• Your assignment
Retype the lines from the line that contains "Студия Дубкова" up to and including the line that contains "HOBONICHI HOME", leaving the pictures out of your answer.

┏━━

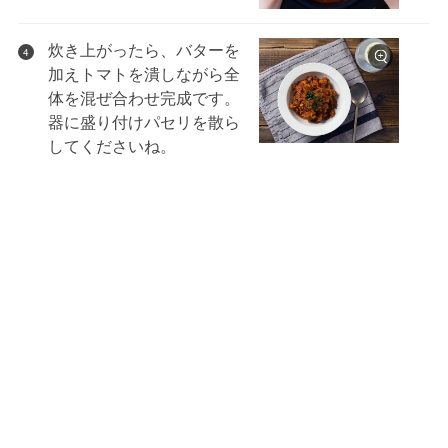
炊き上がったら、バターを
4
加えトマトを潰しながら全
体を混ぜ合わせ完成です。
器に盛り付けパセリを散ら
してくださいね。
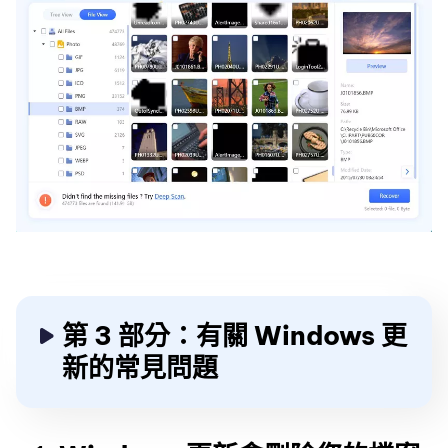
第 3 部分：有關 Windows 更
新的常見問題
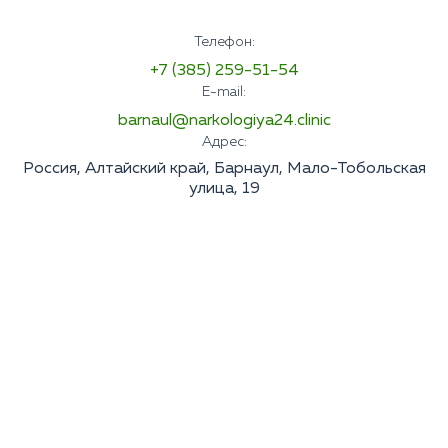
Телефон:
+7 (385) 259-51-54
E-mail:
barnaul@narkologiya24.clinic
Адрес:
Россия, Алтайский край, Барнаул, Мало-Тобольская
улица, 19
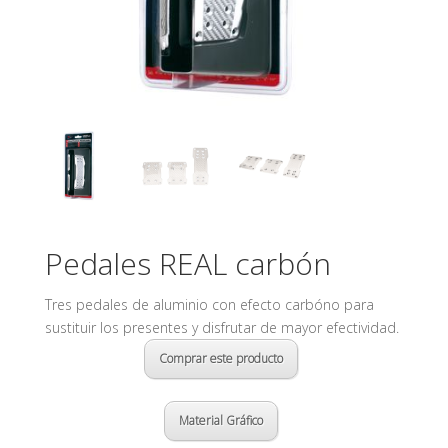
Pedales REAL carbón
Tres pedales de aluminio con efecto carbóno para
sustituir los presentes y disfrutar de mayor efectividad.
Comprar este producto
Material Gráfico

┗━━
┏━━

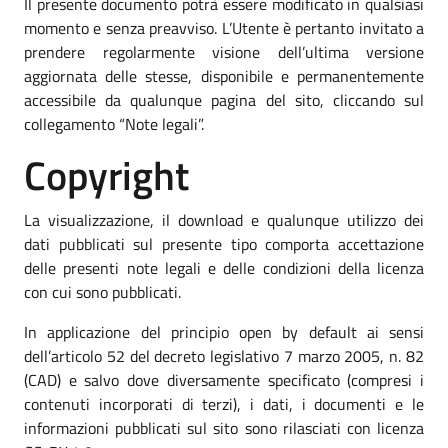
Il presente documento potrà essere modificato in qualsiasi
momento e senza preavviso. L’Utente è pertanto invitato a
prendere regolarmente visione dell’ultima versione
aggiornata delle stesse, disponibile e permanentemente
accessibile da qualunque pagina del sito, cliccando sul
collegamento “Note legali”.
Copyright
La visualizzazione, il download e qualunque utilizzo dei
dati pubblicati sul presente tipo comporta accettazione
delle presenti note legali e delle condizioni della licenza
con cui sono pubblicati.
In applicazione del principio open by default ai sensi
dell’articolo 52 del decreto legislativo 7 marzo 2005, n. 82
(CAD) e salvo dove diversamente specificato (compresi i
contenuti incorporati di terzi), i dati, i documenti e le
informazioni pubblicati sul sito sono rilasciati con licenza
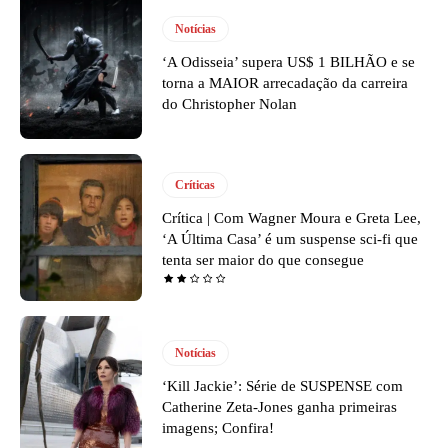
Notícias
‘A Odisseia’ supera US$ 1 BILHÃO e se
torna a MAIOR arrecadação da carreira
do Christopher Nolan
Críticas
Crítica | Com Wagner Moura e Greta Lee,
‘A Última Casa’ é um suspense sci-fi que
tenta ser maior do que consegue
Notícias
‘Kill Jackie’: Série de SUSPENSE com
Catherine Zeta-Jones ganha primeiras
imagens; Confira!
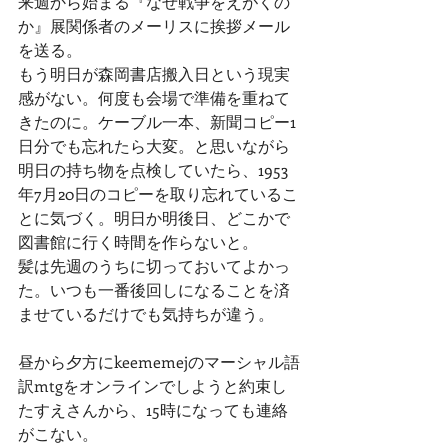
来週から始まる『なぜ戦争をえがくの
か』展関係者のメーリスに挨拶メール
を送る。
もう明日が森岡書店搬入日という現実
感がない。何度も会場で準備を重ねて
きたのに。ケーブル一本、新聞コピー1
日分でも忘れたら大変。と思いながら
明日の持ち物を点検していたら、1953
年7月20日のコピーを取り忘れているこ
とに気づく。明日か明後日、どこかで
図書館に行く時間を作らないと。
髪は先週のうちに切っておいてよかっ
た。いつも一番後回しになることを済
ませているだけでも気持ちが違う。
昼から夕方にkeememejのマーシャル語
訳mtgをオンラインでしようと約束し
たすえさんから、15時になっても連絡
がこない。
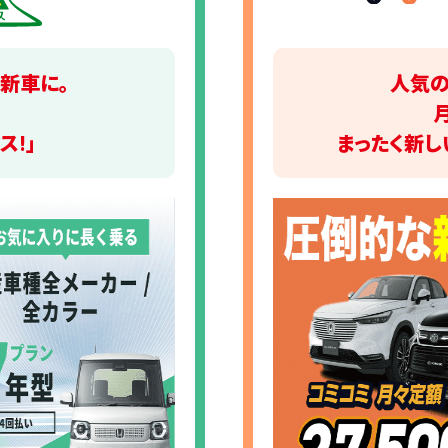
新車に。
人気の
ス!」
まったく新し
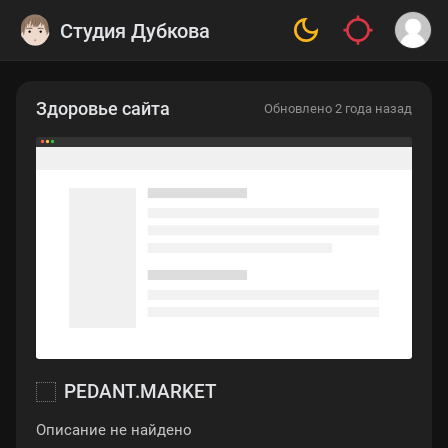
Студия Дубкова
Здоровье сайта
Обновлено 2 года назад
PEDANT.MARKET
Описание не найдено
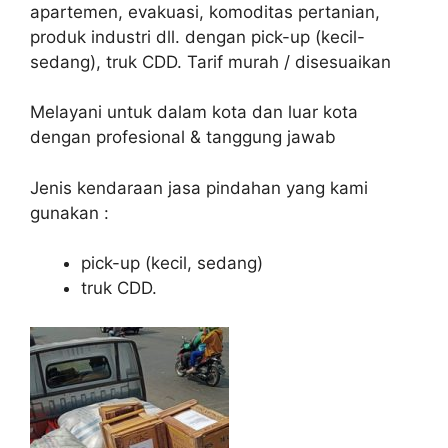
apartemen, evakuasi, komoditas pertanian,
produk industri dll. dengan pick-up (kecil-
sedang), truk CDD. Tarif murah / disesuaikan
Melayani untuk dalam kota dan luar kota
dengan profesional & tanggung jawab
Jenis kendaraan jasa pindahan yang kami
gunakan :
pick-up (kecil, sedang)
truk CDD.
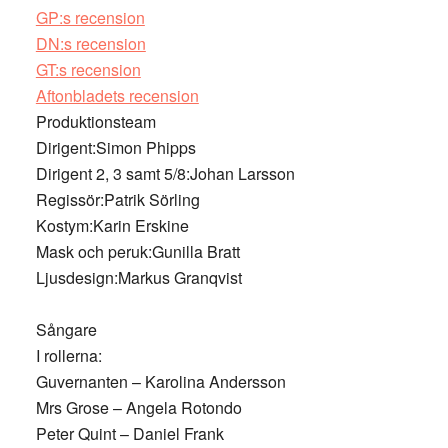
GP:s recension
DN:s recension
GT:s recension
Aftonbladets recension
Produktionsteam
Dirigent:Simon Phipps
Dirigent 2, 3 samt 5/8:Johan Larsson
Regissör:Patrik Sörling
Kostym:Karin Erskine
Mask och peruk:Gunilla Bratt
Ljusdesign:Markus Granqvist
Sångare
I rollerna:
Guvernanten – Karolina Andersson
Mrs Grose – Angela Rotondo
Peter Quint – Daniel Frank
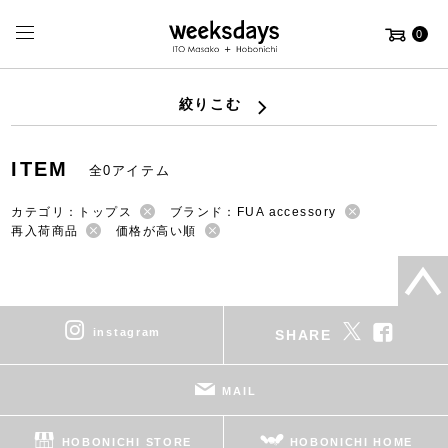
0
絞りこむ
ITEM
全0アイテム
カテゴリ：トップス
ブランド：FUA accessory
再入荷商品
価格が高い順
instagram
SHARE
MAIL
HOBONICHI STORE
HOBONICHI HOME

┗━━

• Output below
Студия Дубкова
Здоровье сайта
Обновлено 2 года назад
PEDANT.MARKET
Описание не найдено
apartemen, evakuasi, komoditas pertanian,
produk industri dll. dengan pick-up (kecil-
sedang), truk CDD. Tarif murah / disesuaikan
Melayani untuk dalam kota dan luar kota
dengan profesional & tanggung jawab
Jenis kendaraan jasa pindahan yang kami
gunakan :
pick-up (kecil, sedang)
truk CDD.
GP:s recension
DN:s recension
GT:s recension
Aftonbladets recension
Produktionsteam
Dirigent:Simon Phipps
Dirigent 2, 3 samt 5/8:Johan Larsson
Regissör:Patrik Sörling
Kostym:Karin Erskine
Mask och peruk:Gunilla Bratt
Ljusdesign:Markus Granqvist
Sångare
I rollerna:
Guvernanten – Karolina Andersson
Mrs Grose – Angela Rotondo
Peter Quint – Daniel Frank
0
絞りこむ
ITEM
全0アイテム
カテゴリ：トップス
ブランド：FUA accessory
再入荷商品
価格が高い順
instagram
SHARE
MAIL
HOBONICHI STORE
HOBONICHI HOME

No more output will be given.